I had someone visiting my new yard today and they pointed out a plant in a shrub bed that they said was toxic. They said I should put on gloves and tear it out right away. Can you tell me what this plant is?

Your visitor probably mistook this plant for myrtle spurge, an herbaceous perennial (herbaceous means it dies back each winter) with fleshy stems and leaves. The light-green to grayish-blue leaves of myrtle spurge surround the stems in a spiral pattern. The reason your visitor was concerned is because myrtle spurge is toxic if ingested. The irritating, milky sap can be a problem for hikers, children and pets that encounter the plant because it can cause severe blistering on skin.

The perennial in your photo looks more like one of the upright cultivars of stonecrop sedum, a flowering herbaceous plant that is used in flower and shrub beds to add color and attract pollinator insects. This sedum’s fleshy leaves and somewhat spiraled leaf attachment make it easy to confuse it with myrtle spurge if you don’t look beyond your first impression. The margins of myrtle spurge leaves are smooth, and the leaves come to a sharp point at the end. Your photo is a bit out of focus, but the leaves look like they are serrated (toothed). The tips of the leaves seem a little blunted.

This is a good example of the importance of identifying plants correctly before doing something drastic.

When trying to identify an unfamiliar plant, there are many features to consider.

  • The growth habit of the plant: woody or herbaceous (dies back at the end of each season), biennial (lives two years) or annual.
  • The shape of the leaves and the pattern of their attachment to stems or branches.
  • The color, thickness and texture of the leaves.
  • The shape along the edges of the leaves (the leaf margins).
  • The size, shape, color, arrangement and season of any flowers on the plant.

Another thing we can take away from this is the importance of waiting and watching for several months if you’re in a new home with an unfamiliar landscape. Give a new yard time to reveal its hidden bulbs, flowering plants, etc. before making big changes. Once you know what you’ve got, you can safely make changes without damaging plants you would have chosen to keep.

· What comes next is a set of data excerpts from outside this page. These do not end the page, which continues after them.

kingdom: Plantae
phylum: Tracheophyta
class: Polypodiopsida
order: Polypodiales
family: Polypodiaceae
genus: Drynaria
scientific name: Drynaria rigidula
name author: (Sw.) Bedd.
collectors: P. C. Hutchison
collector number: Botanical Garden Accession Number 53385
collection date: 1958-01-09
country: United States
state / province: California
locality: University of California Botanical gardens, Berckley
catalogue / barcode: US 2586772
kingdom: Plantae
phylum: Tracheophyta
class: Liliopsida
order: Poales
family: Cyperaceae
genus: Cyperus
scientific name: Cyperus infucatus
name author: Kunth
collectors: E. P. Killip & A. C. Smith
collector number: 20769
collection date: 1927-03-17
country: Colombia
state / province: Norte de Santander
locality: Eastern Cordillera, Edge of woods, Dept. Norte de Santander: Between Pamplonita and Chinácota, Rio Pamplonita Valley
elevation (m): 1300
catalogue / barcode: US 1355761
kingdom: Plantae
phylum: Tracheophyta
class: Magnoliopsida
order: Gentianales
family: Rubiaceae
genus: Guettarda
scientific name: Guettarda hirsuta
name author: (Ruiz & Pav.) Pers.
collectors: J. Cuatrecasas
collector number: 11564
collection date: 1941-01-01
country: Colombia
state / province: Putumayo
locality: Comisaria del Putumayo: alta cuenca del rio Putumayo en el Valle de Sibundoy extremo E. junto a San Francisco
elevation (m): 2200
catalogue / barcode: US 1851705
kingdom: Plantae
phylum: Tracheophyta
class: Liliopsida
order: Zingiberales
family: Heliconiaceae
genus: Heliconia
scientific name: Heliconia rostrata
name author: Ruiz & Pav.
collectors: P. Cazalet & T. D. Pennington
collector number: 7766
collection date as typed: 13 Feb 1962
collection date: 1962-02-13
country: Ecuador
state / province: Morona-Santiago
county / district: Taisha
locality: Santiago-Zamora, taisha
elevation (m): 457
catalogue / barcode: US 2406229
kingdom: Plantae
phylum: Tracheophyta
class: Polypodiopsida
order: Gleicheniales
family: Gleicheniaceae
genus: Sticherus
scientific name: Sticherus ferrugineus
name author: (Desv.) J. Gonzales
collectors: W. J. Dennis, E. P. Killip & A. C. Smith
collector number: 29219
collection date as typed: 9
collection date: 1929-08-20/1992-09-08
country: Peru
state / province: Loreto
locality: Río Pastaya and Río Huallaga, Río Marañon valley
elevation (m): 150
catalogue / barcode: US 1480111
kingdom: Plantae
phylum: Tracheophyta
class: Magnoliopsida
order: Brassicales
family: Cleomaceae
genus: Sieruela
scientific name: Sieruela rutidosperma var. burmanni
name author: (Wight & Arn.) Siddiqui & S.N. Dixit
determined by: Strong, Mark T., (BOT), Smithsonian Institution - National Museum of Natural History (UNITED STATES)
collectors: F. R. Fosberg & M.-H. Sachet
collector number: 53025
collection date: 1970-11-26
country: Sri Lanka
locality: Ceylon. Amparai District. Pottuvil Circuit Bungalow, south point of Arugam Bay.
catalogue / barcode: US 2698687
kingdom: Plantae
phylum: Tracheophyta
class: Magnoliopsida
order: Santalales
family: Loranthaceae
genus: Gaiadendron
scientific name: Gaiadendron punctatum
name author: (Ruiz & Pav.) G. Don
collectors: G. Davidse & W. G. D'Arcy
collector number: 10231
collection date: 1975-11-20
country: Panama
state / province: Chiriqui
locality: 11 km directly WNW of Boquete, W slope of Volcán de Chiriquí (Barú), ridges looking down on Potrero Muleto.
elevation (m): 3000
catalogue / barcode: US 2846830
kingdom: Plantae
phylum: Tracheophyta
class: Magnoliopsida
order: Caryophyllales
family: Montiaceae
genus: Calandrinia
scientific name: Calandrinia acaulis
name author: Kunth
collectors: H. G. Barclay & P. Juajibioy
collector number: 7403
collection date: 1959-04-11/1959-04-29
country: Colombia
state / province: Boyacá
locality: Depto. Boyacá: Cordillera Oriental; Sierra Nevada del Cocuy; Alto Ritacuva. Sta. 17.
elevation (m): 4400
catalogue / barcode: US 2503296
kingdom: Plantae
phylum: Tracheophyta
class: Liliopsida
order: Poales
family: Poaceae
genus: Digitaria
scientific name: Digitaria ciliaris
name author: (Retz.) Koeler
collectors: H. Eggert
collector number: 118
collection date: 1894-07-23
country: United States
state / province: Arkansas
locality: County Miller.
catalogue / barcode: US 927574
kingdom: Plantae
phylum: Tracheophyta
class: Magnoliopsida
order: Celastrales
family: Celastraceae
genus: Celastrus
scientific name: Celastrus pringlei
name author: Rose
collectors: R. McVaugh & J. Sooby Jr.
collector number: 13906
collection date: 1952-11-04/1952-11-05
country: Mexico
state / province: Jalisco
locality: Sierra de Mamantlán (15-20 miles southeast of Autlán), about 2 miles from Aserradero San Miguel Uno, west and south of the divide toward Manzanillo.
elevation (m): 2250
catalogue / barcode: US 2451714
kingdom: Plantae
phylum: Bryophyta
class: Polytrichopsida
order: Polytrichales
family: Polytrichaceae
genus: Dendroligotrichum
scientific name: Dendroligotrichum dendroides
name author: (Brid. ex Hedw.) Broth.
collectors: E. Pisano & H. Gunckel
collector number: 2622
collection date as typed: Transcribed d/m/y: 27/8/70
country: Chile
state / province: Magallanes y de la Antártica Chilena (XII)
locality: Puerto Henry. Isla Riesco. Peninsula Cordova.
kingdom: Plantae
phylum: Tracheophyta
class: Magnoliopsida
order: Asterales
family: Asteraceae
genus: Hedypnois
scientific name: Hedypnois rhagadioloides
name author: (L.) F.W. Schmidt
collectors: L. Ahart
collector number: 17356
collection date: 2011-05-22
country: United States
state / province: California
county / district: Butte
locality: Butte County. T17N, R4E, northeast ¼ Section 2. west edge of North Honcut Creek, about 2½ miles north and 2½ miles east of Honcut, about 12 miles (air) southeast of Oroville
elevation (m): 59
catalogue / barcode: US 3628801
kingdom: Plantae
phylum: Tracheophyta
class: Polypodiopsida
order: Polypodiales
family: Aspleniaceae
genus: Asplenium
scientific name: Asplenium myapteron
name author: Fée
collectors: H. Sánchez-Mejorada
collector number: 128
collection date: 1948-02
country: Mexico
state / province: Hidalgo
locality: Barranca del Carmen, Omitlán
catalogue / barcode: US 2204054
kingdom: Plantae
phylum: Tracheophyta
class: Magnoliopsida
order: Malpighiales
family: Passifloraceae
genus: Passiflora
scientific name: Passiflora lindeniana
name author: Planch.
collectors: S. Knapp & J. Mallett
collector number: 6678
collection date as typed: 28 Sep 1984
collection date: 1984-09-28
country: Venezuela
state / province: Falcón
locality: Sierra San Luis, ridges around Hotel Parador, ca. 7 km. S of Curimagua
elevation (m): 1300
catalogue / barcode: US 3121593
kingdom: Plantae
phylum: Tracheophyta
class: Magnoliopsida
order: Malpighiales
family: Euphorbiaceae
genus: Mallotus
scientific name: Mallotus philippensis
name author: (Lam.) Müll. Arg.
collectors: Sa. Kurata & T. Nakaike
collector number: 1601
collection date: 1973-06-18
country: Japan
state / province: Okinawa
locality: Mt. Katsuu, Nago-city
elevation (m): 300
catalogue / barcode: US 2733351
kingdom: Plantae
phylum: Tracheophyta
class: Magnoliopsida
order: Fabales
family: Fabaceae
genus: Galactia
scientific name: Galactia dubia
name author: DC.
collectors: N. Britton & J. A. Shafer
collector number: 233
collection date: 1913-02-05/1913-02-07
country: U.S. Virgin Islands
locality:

I am just trying to figure out how to tell if my butternut squash on the vein are done. I have several large butternuts that are on the vine but can see there are little ones trying to grow. Do I need to take the large ones off so the little ones will grow, or do I leave them all? The same with pumpkins. I have one sugar sweet pumpkin that looks done but am unsure how to tell and if I should just leave it.

Leave the large butternuts on the vine to continue maturing. As the weather cools off, most of the smaller fruits probably won’t be mature before the first frost, so there is no point in trying to “help” them. You can leave the little ones on, or you can start pinching off any new fruits that set from now on.

Winter squash should be fully colored for their variety, with no green patches or streaks on the rind. Their stems should be hard and dry — too firm to scratch if you try to press your thumbnail into the base of the stem. You shouldn’t be able to scratch the rind with your fingernail. You’ll probably also notice that the vine has begun to die back.

You can safely leave the squash and pumpkins on the vines until the first light frost.

For best storage life, keep the stems attached to winter squash. Use pruners to cut your butternuts free from the vine to avoid breaking away the stem. If a stem breaks away, use that butternut first.